> **AIM OF THE EXERCISE**: Please print every line of the records below, from the first to the last, without changing a single character.

┌──

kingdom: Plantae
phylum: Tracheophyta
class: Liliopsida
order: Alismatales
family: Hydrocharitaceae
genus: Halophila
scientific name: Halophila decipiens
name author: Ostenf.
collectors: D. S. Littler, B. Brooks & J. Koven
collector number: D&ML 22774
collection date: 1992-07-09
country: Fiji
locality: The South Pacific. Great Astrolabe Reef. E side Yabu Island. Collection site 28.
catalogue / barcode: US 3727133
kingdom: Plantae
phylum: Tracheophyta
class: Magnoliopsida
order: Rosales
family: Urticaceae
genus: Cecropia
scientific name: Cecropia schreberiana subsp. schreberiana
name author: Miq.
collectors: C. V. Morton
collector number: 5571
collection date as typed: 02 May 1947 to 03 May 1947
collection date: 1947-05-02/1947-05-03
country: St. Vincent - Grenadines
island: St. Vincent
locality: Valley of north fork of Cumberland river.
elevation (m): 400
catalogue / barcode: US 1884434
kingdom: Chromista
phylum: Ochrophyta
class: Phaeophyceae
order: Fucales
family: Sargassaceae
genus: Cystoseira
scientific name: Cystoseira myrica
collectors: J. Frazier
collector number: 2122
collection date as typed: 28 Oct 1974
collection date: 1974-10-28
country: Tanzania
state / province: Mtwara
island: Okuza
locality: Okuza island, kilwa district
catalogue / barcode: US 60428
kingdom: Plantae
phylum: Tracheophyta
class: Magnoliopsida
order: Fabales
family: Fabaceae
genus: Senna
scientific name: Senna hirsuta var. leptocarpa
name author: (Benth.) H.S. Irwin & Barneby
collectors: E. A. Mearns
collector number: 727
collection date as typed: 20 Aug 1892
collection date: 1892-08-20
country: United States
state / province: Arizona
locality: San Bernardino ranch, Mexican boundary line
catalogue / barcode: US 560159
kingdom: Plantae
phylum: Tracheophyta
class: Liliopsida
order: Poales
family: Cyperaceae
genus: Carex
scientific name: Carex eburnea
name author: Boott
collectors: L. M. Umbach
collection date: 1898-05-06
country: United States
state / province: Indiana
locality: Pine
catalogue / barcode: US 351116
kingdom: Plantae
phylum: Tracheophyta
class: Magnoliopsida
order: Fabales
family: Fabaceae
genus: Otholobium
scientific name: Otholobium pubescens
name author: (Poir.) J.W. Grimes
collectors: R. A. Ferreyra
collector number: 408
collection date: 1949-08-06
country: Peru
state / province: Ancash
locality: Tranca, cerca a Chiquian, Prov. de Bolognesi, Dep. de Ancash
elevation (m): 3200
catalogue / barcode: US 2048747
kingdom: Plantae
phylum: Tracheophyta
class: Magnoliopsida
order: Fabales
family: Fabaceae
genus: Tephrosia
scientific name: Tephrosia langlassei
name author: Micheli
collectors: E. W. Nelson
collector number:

└──

> **RESULT OF THE EXERCISE**:
kingdom: Plantae
phylum: Tracheophyta
class: Liliopsida
order: Alismatales
family: Hydrocharitaceae
genus: Halophila
scientific name: Halophila decipiens
name author: Ostenf.
collectors: D. S. Littler, B. Brooks & J. Koven
collector number: D&ML 22774
collection date: 1992-07-09
country: Fiji
locality: The South Pacific. Great Astrolabe Reef. E side Yabu Island. Collection site 28.
catalogue / barcode: US 3727133
kingdom: Plantae
phylum: Tracheophyta
class: Magnoliopsida
order: Rosales
family: Urticaceae
genus: Cecropia
scientific name: Cecropia schreberiana subsp. schreberiana
name author: Miq.
collectors: C. V. Morton
collector number: 5571
collection date as typed: 02 May 1947 to 03 May 1947
collection date: 1947-05-02/1947-05-03
country: St. Vincent - Grenadines
island: St. Vincent
locality: Valley of north fork of Cumberland river.
elevation (m): 400
catalogue / barcode: US 1884434
kingdom: Chromista
phylum: Ochrophyta
class: Phaeophyceae
order: Fucales
family: Sargassaceae
genus: Cystoseira
scientific name: Cystoseira myrica
collectors: J. Frazier
collector number: 2122
collection date as typed: 28 Oct 1974
collection date: 1974-10-28
country: Tanzania
state / province: Mtwara
island: Okuza
locality: Okuza island, kilwa district
catalogue / barcode: US 60428
kingdom: Plantae
phylum: Tracheophyta
class: Magnoliopsida
order: Fabales
family: Fabaceae
genus: Senna
scientific name: Senna hirsuta var. leptocarpa
name author: (Benth.) H.S. Irwin & Barneby
collectors: E. A. Mearns
collector number: 727
collection date as typed: 20 Aug 1892
collection date: 1892-08-20
country: United States
state / province: Arizona
locality: San Bernardino ranch, Mexican boundary line
catalogue / barcode: US 560159
kingdom: Plantae
phylum: Tracheophyta
class: Liliopsida
order: Poales
family: Cyperaceae
genus: Carex
scientific name: Carex eburnea
name author: Boott
collectors: L. M. Umbach
collection date: 1898-05-06
country: United States
state / province: Indiana
locality: Pine
catalogue / barcode: US 351116
kingdom: Plantae
phylum: Tracheophyta
class: Magnoliopsida
order: Fabales
family: Fabaceae
genus: Otholobium
scientific name: Otholobium pubescens
name author: (Poir.) J.W. Grimes
collectors: R. A. Ferreyra
collector number: 408
collection date: 1949-08-06
country: Peru
state / province: Ancash
locality: Tranca, cerca a Chiquian, Prov. de Bolognesi, Dep. de Ancash
elevation (m): 3200
catalogue / barcode: US 2048747
kingdom: Plantae
phylum: Tracheophyta
class: Magnoliopsida
order: Fabales
family: Fabaceae
genus: Tephrosia
scientific name: Tephrosia langlassei
name author: Micheli
collectors: E. W. Nelson
collector number:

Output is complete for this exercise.